PROMPT:
Turn the lines running from the start of the records through the line containing "simplifying the user" into a Markdown table with the columns No. and Line, numbering each row and leaving out any blank lines. Include only those lines.

Page-level text extractions:
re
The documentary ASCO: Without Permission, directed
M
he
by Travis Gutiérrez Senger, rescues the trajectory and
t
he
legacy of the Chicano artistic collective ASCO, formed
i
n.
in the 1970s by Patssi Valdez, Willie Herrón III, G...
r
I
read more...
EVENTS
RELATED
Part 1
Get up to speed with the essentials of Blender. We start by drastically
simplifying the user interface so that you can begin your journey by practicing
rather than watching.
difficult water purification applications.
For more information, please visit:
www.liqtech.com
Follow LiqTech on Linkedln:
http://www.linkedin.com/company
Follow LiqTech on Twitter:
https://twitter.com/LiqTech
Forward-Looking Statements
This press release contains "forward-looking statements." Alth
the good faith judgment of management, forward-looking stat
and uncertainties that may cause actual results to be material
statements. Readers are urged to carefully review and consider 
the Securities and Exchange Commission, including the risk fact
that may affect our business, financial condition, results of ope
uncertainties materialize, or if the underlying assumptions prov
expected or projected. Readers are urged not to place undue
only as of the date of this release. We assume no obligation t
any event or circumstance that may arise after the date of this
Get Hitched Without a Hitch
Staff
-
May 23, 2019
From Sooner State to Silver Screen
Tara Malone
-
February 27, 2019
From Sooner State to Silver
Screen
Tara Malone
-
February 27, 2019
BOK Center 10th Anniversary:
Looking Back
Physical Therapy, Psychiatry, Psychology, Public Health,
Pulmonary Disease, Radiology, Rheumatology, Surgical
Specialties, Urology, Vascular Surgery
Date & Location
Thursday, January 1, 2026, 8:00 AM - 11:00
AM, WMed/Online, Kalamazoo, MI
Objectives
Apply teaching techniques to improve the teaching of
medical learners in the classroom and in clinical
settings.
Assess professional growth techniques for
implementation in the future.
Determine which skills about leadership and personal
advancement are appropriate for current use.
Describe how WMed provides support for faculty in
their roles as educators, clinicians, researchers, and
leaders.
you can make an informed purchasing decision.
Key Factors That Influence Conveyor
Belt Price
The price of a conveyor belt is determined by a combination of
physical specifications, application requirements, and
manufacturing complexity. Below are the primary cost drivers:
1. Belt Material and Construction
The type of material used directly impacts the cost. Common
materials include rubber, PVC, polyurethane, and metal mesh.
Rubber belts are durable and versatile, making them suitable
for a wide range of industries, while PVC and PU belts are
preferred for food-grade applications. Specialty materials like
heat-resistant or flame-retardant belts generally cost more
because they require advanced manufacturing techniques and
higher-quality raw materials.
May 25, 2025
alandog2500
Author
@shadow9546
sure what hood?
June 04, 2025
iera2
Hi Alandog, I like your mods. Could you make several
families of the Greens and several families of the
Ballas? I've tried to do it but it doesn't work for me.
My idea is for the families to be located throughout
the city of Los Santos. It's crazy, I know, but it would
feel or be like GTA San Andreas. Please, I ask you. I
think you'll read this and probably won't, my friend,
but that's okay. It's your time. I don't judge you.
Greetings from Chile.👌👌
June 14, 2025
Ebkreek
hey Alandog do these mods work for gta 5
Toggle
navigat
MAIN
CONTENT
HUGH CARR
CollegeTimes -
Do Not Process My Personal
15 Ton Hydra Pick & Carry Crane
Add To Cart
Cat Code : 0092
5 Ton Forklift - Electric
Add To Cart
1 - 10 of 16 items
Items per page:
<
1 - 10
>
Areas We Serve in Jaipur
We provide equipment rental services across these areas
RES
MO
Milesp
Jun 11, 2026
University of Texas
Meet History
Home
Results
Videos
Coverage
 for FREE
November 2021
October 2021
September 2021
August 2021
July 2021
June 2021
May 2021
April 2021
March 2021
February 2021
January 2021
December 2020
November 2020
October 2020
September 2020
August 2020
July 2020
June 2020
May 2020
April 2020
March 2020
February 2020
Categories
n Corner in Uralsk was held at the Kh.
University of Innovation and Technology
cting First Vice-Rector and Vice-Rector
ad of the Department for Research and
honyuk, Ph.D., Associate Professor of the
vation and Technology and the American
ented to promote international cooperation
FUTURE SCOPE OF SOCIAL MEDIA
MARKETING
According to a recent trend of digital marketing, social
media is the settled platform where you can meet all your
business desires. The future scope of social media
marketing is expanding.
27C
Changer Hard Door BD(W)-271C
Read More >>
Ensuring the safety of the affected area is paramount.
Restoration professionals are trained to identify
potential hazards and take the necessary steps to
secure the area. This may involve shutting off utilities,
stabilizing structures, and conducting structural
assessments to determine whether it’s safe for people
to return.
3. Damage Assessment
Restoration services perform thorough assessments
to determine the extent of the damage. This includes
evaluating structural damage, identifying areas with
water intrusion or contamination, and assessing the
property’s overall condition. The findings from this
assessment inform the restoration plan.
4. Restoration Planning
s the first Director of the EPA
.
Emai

RESULT FOR THIS EXERCISE:
| No. | Line |
|---|---|
| 1 | re |
| 2 | The documentary ASCO: Without Permission, directed |
| 3 | M |
| 4 | he |
| 5 | by Travis Gutiérrez Senger, rescues the trajectory and |
| 6 | t |
| 7 | he |
| 8 | legacy of the Chicano artistic collective ASCO, formed |
| 9 | i |
| 10 | n. |
| 11 | in the 1970s by Patssi Valdez, Willie Herrón III, G... |
| 12 | r |
| 13 | I |
| 14 | read more... |
| 15 | EVENTS |
| 16 | RELATED |
| 17 | Part 1 |
| 18 | Get up to speed with the essentials of Blender. We start by drastically |
| 19 | simplifying the user interface so that you can begin your journey by practicing |